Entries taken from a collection
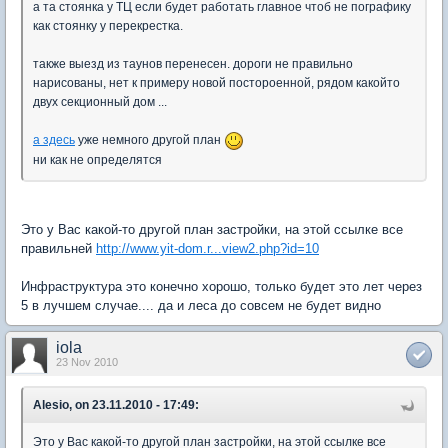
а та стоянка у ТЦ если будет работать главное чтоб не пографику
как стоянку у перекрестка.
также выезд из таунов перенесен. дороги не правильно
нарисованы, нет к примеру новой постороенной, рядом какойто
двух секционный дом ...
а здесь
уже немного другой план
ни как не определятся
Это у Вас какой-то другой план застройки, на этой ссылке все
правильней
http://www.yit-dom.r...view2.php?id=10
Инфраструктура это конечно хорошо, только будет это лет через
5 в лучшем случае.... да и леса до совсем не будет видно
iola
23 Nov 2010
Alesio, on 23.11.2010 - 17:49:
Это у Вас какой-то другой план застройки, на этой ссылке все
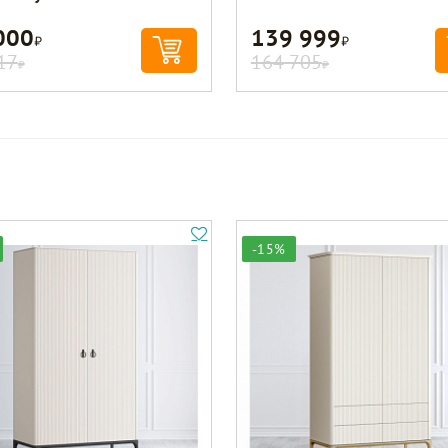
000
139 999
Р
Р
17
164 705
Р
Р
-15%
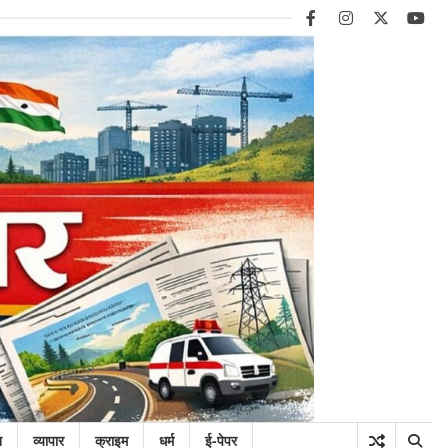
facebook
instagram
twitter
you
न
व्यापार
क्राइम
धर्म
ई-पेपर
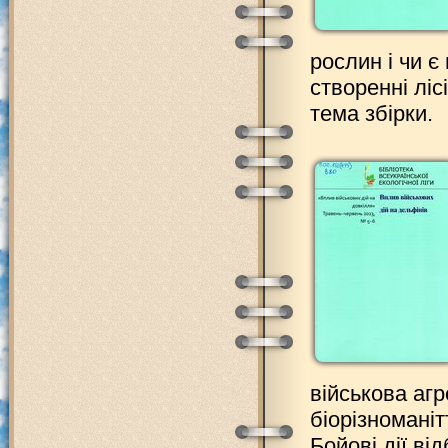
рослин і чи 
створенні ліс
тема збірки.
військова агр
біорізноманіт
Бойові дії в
--
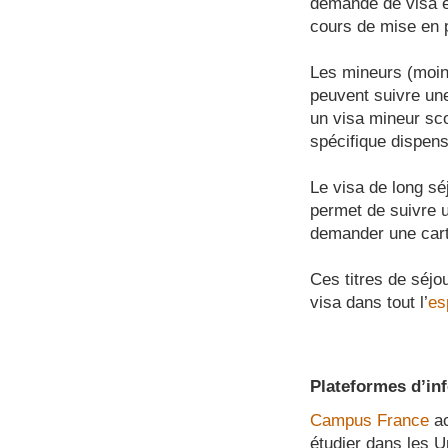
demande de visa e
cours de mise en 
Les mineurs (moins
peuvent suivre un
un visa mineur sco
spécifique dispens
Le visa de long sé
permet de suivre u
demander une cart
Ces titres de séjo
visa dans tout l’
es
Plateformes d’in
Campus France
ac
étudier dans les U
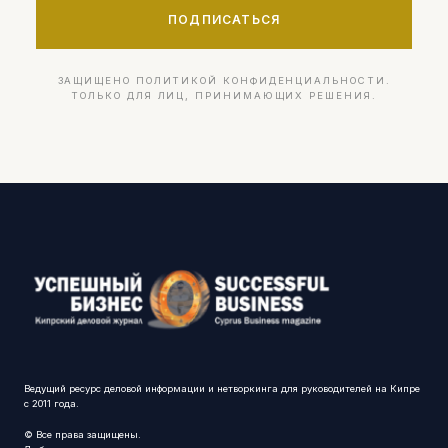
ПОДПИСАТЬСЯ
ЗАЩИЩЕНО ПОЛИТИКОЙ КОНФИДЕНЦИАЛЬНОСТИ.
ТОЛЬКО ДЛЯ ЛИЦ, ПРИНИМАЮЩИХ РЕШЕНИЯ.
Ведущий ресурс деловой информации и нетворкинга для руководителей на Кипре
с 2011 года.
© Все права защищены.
--
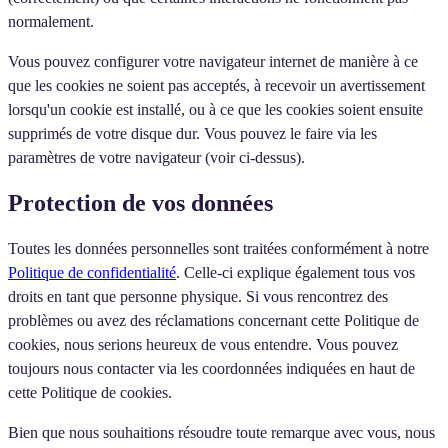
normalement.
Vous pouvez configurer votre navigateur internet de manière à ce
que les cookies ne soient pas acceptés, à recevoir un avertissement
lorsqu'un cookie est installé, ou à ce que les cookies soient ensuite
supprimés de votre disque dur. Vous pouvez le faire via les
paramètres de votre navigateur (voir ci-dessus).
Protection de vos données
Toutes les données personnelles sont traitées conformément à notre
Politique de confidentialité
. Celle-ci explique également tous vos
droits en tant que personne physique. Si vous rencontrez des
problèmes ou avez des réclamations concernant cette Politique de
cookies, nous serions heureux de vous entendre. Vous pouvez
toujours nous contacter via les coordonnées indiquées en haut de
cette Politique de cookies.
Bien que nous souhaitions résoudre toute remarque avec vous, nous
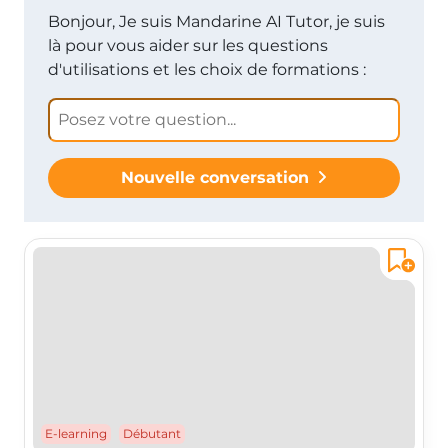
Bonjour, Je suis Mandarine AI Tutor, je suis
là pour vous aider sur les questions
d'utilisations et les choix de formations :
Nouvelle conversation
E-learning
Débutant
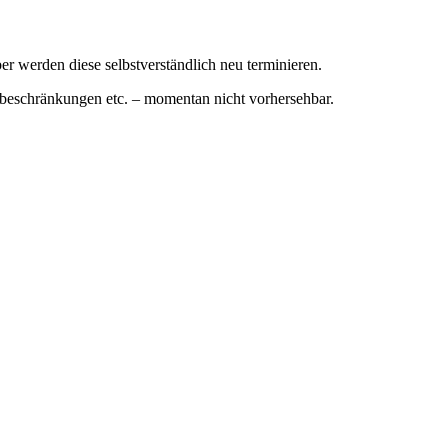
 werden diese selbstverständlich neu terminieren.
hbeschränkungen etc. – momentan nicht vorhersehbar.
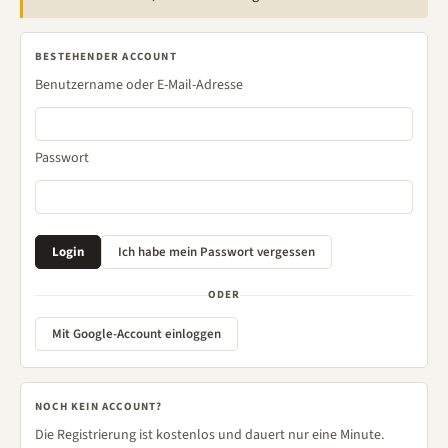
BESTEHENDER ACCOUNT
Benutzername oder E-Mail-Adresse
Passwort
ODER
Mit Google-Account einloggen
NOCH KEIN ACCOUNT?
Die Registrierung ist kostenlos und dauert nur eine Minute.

## PROMPT
Starting with the line containing "ПОДПИСАТЬСЯ" and going on through the line containing "Все права защищены.", rewrite those lines of the data with "Кипре" changed to "Мальте" and everything else left as it is.

## RESPONSE
ПОДПИСАТЬСЯ
ЗАЩИЩЕНО ПОЛИТИКОЙ КОНФИДЕНЦИАЛЬНОСТИ.
ТОЛЬКО ДЛЯ ЛИЦ, ПРИНИМАЮЩИХ РЕШЕНИЯ.
Ведущий ресурс деловой информации и нетворкинга для руководителей на Мальте
с 2011 года.
© Все права защищены.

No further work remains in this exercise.